### DIRECTIVE
Rewrite the lines between the one holding "catalogue / barcode: US 696116" and the one holding "order: Celastrales", inclusive, as a numbered list with blank lines omitted.

### RECORDS FOR THIS TASK
"""
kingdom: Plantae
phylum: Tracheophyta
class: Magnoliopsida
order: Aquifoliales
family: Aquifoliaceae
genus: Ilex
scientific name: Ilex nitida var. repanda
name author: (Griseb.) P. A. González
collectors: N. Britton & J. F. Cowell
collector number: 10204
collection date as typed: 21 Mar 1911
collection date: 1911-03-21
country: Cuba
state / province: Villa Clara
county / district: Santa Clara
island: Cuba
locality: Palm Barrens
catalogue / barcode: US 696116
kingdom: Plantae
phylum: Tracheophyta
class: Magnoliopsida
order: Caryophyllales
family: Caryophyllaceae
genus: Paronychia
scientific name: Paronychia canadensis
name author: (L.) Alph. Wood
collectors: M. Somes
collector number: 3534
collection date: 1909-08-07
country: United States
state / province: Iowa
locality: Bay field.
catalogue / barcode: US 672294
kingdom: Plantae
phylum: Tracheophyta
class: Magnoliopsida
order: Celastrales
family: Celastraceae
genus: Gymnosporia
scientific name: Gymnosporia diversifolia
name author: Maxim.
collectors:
"""
### SOLUTION TO THE PROBLEM
1. catalogue / barcode: US 696116
2. kingdom: Plantae
3. phylum: Tracheophyta
4. class: Magnoliopsida
5. order: Caryophyllales
6. family: Caryophyllaceae
7. genus: Paronychia
8. scientific name: Paronychia canadensis
9. name author: (L.) Alph. Wood
10. collectors: M. Somes
11. collector number: 3534
12. collection date: 1909-08-07
13. country: United States
14. state / province: Iowa
15. locality: Bay field.
16. catalogue / barcode: US 672294
17. kingdom: Plantae
18. phylum: Tracheophyta
19. class: Magnoliopsida
20. order: Celastrales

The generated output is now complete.